Fundamentale Faktoren und die Anwendung eines ökonometrischen Zeitreihenmodells prägen die Formulierung der Gutmann Marktmeinung gleichermaßen. Ziel ist die kurz-, mittel- und langfristige Einschätzung der volkswirtschaftlichen Lage und der damit verbundenen Entwicklung der Finanzmärkte.

Die fundamentalen Faktoren basieren überwiegend auf den klassischen volkswirtschaftlichen Indikatoren.

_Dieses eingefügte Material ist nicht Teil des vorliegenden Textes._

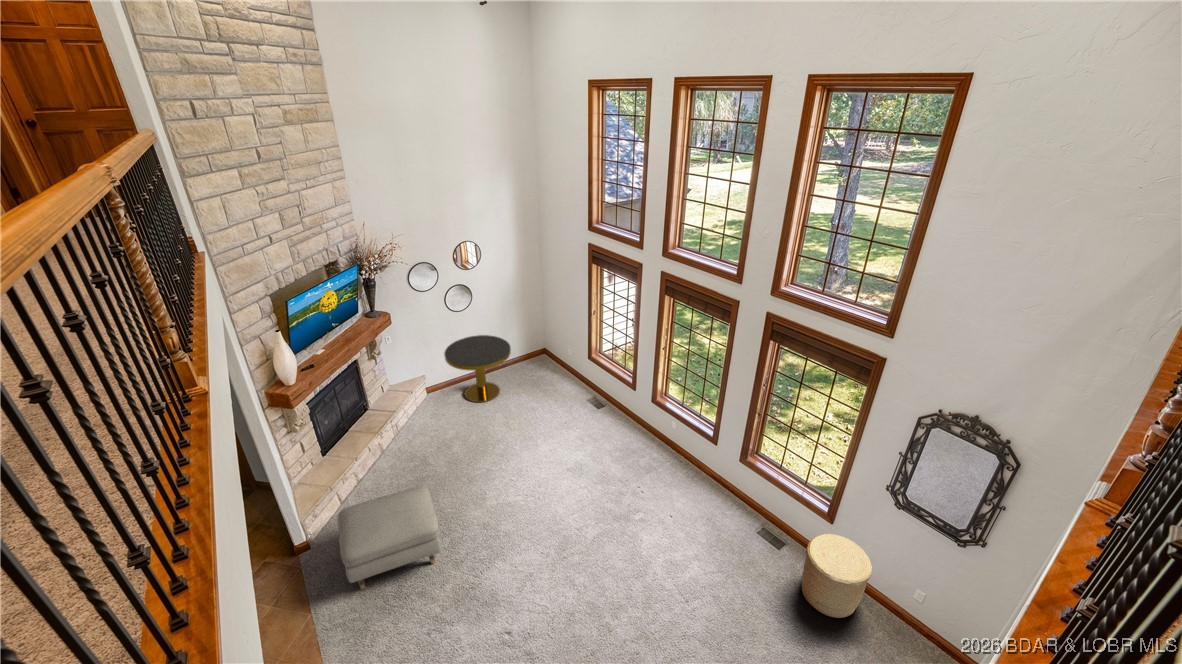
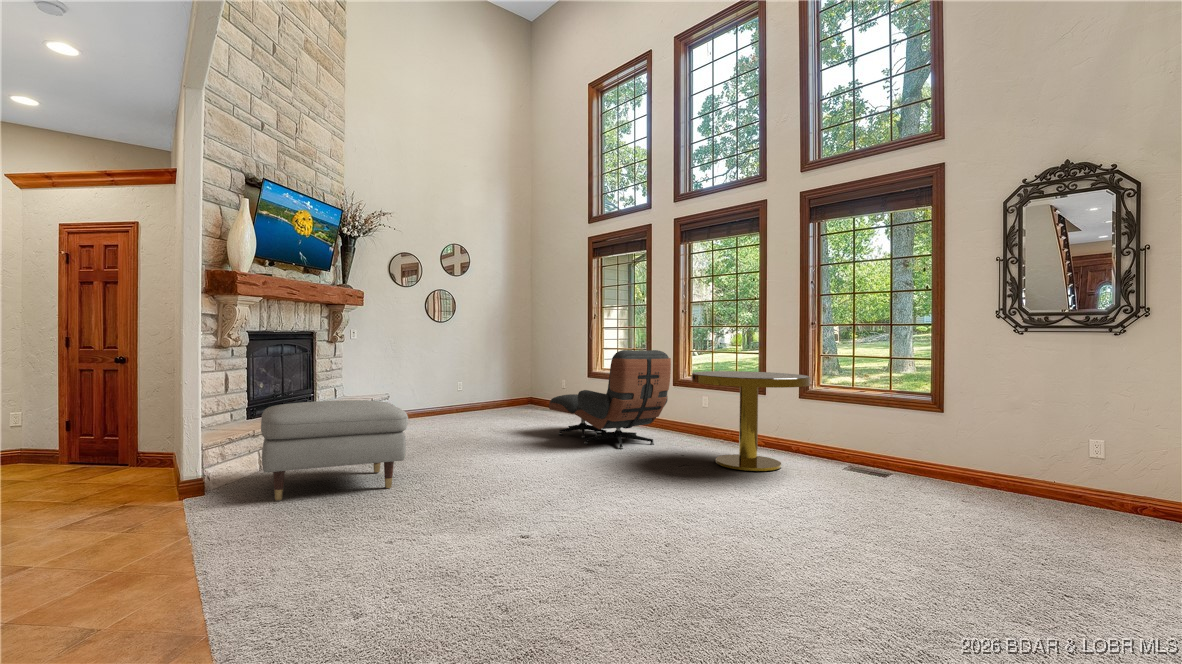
side table: present [444,335,511,402] -> present [692,371,810,471]
lounge chair: none [552,390,648,468] -> present [549,350,671,449]
woven basket: present [802,534,872,618] -> none [915,416,1014,511]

Neben mikroökonomischen Faktoren (z. B. Unternehmensgewinne) und makroökonomischen Faktoren (z. B. Inflationserwartung) kommen auch eigens entwickelte Indikatoren zum Einsatz, die darauf abzielen, konjunkturelle Entwicklungen auf Ebene der G7-Länder besser abschätzen zu können. Umfrageergebnisse aus dem Konsumenten- und Unternehmensbereich sowie Erkenntnisse externer, weltweit führender Research-Partner (u. a. BCA, GaveKal, SED) fließen ebenso in die Marktmeinung ein. Hieraus ermittelt die Bank Gutmann mittel- und langfristige volkswirtschaftliche Trends für die großen Wirtschaftsräume sowie kurzfristige Markterwartungen für die Schwellenländer (Emerging Markets).

Das ökonometrische Zeitreihenmodell dient der Einschätzung der kurzfristigen Trends auf den großen Finanzplätzen. Basis dieses Modells sind Index-Zeitreihen der Aktien-, Renten- und Geldmärkte, aus deren Relationen sich kurzfristige Erwartungen für die einzelnen Märkte ableiten lassen. Gemeinsam mit einem Experten auf dem Gebiet der stochastischen Optimierungsmodelle, Dr. Gerd Infanger von der Stanford University in Kalifornien, wurde dieses Modell durch die Bank Gutmann entwickelt und wird nun exklusiv angewendet.

Diese genannten Einflussfaktoren werden laufend durch das Gutmann Portfolio Management Team analysiert und in Form der Gutmann Marktmeinung publiziert. Diese setzt die relativen Gewichte der Vermögensklassen (Aktien, Anleihen, Alternative Investments), Regionen, Währungen und Laufzeiten fest.